Anhang Gute Öko-Landbaupraxis: Es geht auch ohne Glyphosat und Co.
Ein ertragreicher Landbau ohne chemisch-synthetische Pestizide ist möglich. Das zeigen die vielen Betriebe, die nach den Prinzipien des Ökolandbaus arbeiten. Zu dieser naturnahen und vorbeugenden Arbeitsweise gehören ausgeklügelte Fruchtfolgen, die Förderung von Nützlingen, das Abdecken von Flächen mit Mulch, eine durchdachte Sortenwahl und auch die mechanische Unkrautregulierung. Bei letzterer gehen Öko-Landwirte behutsam vor: Der Einsatz von mechanischen Geräten wird auf ein Minimum reduziert und es wird besonders auf den richtigen Zeitpunkt der Bearbeitung, die aktuelle Witterung und die Bodenbeschaffenheit geachtet, um die gute Bodenstruktur sowie das Bodenleben zu erhalten und zu fördern. Der Einsatz aktueller Technik ermöglicht dabei ein immer präziseres Arbeiten, nah an der Kulturpflanzenreihe.

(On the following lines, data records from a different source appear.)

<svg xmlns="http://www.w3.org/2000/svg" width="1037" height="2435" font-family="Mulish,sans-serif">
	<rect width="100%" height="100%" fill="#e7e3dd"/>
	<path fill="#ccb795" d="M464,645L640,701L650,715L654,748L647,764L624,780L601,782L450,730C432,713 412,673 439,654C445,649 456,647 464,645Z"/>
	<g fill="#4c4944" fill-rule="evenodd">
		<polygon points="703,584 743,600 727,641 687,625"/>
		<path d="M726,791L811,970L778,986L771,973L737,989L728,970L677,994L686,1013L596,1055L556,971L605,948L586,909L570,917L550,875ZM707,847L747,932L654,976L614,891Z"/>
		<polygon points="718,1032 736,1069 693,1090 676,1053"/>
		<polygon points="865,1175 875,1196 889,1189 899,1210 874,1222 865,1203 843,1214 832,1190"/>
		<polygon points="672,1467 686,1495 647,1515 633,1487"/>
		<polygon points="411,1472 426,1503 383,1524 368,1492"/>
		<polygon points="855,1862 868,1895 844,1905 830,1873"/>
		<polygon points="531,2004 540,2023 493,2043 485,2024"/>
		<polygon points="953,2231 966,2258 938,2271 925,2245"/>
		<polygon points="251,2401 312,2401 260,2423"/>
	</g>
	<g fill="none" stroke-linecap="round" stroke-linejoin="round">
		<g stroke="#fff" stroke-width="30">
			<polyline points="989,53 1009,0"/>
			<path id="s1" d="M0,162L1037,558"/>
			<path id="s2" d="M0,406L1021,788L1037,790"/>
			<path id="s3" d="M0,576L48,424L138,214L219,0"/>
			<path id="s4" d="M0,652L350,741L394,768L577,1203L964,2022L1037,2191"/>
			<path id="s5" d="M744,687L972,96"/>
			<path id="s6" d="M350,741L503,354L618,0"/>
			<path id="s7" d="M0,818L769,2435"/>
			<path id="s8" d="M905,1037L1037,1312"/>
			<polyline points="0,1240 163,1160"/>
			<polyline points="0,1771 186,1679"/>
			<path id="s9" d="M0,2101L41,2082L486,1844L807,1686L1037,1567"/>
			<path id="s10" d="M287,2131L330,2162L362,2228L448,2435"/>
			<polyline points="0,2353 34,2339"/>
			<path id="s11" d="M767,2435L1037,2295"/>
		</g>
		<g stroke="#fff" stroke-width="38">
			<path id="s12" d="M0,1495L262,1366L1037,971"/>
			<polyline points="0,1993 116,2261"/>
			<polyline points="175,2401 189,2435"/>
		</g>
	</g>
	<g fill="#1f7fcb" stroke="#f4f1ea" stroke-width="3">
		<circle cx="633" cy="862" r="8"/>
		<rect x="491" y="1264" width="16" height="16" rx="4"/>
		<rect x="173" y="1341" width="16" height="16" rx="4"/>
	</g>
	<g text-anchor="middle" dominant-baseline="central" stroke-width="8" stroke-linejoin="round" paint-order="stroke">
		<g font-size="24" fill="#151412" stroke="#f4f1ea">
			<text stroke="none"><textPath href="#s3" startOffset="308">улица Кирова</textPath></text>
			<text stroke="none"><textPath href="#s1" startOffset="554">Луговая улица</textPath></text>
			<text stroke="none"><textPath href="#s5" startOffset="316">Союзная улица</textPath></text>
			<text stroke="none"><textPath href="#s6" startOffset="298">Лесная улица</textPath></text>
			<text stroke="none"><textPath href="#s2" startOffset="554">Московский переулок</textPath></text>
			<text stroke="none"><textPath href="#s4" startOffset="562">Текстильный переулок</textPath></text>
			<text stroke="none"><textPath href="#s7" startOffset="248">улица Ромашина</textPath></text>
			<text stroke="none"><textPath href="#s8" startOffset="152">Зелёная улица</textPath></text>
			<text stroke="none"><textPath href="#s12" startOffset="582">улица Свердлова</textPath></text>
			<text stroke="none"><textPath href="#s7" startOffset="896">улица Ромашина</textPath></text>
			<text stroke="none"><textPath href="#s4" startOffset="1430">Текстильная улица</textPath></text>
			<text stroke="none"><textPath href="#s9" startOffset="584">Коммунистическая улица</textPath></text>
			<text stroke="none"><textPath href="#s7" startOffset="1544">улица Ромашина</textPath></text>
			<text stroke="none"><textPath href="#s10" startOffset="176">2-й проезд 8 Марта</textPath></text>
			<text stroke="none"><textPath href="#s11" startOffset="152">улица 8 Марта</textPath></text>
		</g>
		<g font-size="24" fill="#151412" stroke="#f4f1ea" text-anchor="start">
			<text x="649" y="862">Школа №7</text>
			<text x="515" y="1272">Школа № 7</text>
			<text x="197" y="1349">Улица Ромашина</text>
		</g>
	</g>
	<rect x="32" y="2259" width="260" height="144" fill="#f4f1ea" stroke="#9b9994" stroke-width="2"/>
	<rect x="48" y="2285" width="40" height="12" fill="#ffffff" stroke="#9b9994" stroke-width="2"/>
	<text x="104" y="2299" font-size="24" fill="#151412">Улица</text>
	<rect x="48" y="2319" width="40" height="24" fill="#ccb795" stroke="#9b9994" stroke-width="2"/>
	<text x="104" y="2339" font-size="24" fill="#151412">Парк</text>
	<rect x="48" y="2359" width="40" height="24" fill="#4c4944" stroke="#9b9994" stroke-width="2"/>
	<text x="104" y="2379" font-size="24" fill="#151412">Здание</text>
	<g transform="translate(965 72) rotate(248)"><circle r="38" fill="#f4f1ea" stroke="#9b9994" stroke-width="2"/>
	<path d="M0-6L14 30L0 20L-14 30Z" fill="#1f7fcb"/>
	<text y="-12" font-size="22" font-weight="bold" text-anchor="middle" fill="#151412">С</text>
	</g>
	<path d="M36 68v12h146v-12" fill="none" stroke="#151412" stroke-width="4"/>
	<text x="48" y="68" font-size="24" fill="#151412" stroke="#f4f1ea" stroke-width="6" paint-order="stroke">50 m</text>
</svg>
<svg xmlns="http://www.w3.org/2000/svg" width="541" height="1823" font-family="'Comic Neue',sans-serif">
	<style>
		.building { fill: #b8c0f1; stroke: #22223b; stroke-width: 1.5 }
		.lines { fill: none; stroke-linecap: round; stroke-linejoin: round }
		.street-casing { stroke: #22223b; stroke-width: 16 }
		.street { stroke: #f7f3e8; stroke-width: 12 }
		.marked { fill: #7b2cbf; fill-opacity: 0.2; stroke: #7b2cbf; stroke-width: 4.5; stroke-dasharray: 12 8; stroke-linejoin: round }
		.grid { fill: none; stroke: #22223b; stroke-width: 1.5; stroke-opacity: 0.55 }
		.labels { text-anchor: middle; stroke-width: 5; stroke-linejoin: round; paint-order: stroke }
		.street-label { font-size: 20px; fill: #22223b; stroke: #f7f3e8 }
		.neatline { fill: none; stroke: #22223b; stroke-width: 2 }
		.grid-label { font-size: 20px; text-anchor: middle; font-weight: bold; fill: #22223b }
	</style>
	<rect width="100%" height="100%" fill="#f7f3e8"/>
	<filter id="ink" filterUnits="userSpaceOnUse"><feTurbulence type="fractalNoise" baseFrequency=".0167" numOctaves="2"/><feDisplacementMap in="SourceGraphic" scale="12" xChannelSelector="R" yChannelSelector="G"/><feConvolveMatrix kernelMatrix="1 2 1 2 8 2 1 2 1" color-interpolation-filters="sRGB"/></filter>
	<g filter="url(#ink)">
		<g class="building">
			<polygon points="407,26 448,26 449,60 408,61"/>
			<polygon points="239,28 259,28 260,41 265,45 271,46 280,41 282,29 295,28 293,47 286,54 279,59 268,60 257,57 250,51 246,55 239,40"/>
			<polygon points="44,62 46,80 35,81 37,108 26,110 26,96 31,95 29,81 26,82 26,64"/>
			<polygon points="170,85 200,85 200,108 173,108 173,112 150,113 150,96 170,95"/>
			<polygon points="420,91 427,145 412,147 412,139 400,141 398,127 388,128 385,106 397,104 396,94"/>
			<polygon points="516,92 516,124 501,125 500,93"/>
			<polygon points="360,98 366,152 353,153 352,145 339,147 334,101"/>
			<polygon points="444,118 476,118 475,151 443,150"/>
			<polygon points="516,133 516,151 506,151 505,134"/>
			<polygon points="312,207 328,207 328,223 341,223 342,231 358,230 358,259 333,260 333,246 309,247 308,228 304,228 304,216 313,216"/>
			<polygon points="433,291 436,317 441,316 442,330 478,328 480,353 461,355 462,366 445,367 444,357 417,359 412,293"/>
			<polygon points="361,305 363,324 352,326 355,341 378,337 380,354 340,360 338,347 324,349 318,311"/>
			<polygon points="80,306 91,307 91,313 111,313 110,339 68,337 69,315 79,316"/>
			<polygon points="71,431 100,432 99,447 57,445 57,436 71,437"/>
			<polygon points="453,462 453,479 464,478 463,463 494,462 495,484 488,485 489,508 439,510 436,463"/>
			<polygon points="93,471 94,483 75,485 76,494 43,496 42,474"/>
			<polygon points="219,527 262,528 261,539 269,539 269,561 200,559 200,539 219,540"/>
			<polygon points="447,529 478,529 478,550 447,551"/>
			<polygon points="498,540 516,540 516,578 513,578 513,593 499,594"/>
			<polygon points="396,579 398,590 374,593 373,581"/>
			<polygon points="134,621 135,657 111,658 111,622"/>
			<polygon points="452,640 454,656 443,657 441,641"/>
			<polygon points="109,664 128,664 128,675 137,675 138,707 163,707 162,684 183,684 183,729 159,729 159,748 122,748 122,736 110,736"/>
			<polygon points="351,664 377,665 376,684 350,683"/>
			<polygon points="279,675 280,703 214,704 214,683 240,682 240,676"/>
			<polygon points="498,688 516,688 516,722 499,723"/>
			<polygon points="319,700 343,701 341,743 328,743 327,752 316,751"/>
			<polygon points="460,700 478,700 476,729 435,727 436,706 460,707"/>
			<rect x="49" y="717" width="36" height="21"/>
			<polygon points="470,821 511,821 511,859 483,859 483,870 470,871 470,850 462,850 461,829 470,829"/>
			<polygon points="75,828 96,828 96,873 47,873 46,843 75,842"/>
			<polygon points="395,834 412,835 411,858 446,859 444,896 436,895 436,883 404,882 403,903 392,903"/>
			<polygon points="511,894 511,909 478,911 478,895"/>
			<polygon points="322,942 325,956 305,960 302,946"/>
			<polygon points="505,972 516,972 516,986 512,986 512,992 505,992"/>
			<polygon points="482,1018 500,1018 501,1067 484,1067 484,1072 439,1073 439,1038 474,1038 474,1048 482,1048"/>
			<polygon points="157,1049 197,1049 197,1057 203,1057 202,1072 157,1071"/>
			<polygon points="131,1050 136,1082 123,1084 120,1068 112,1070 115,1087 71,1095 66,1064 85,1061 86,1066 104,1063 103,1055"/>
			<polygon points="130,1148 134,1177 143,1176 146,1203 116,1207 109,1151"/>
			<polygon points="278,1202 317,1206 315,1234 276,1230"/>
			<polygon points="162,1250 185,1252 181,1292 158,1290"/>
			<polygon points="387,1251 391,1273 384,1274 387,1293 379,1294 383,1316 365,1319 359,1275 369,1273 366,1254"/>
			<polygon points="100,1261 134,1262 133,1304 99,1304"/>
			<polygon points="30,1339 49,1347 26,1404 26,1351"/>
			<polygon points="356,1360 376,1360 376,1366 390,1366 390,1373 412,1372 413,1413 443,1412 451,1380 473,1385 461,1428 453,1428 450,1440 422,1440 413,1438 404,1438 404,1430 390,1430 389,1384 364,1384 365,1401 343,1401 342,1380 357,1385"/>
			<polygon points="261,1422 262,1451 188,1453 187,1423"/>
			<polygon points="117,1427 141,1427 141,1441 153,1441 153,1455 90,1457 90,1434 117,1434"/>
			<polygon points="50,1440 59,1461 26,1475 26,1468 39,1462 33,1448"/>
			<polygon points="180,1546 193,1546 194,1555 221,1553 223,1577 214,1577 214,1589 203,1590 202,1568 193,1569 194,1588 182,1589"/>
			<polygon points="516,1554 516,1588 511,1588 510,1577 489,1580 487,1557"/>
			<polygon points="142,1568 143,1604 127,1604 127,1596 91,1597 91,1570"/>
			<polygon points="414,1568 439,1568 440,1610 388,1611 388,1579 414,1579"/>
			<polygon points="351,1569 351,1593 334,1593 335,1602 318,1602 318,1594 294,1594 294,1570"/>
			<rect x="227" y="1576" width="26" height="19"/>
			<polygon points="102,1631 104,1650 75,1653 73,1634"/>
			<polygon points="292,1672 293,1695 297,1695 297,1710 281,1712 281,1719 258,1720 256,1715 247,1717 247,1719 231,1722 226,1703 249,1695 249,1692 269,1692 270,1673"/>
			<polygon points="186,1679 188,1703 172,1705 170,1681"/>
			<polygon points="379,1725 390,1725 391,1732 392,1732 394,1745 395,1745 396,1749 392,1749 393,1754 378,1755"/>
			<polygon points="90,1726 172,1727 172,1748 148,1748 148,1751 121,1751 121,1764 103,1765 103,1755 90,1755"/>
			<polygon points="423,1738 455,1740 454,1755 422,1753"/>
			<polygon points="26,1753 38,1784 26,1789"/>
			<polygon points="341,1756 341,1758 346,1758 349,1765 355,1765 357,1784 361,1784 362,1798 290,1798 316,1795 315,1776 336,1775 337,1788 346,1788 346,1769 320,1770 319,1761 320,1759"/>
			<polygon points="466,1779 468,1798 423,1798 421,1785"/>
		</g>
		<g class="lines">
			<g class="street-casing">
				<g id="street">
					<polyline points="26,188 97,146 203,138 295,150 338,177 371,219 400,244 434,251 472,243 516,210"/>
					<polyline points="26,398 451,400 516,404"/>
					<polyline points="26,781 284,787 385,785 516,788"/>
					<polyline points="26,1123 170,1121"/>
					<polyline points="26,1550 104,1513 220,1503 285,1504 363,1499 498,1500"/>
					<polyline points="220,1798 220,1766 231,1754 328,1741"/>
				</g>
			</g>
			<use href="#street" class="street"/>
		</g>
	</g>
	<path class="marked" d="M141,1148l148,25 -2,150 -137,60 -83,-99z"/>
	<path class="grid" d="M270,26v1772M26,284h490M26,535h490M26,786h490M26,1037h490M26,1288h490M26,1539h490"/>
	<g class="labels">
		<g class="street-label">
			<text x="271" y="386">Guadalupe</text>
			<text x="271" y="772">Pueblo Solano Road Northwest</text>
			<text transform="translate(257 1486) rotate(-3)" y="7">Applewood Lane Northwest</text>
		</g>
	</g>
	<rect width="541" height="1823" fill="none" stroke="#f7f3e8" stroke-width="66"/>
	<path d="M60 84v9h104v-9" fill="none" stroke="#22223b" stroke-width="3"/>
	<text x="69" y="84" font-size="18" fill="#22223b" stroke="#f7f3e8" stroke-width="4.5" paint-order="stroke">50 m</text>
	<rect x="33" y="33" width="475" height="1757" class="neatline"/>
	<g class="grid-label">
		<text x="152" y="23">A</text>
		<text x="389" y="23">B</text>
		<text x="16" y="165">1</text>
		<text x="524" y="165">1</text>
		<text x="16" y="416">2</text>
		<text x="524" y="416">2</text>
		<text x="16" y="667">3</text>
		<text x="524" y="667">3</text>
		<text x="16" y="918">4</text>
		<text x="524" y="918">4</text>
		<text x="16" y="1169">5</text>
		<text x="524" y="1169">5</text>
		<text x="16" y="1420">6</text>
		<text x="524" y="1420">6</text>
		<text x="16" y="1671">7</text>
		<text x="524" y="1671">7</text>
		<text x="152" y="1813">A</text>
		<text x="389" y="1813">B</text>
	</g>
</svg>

Das Ziel ist dabei ein anderes als beim Einsatz von Glyphosat: Statt alle Pflanzen in der Breite zu vernichten, soll der Anteil von Beikraut auf ein Niveau reduziert werden, der den Ertrag der Kulturpflanze nicht zu stark beeinträchtigt. Der Lohn des durchaus höheren Aufwands ist messbar: Wie die großangelegte Thünen-Metastudie «Die Leistungen des Ökolandbaus für Umwelt und Gesellschaft» herausgearbeitet hat, sind die Abundanzen und Biomassen von Regenwurmpopulationen unter ökologischer Bewirtschaftung 94 Prozent höher. Im Bereich der Artenvielfalt belegt die Studie auf einem Bio-Acker eine um 95 Prozent höhere Ackerflora (Foto: pixabay.com).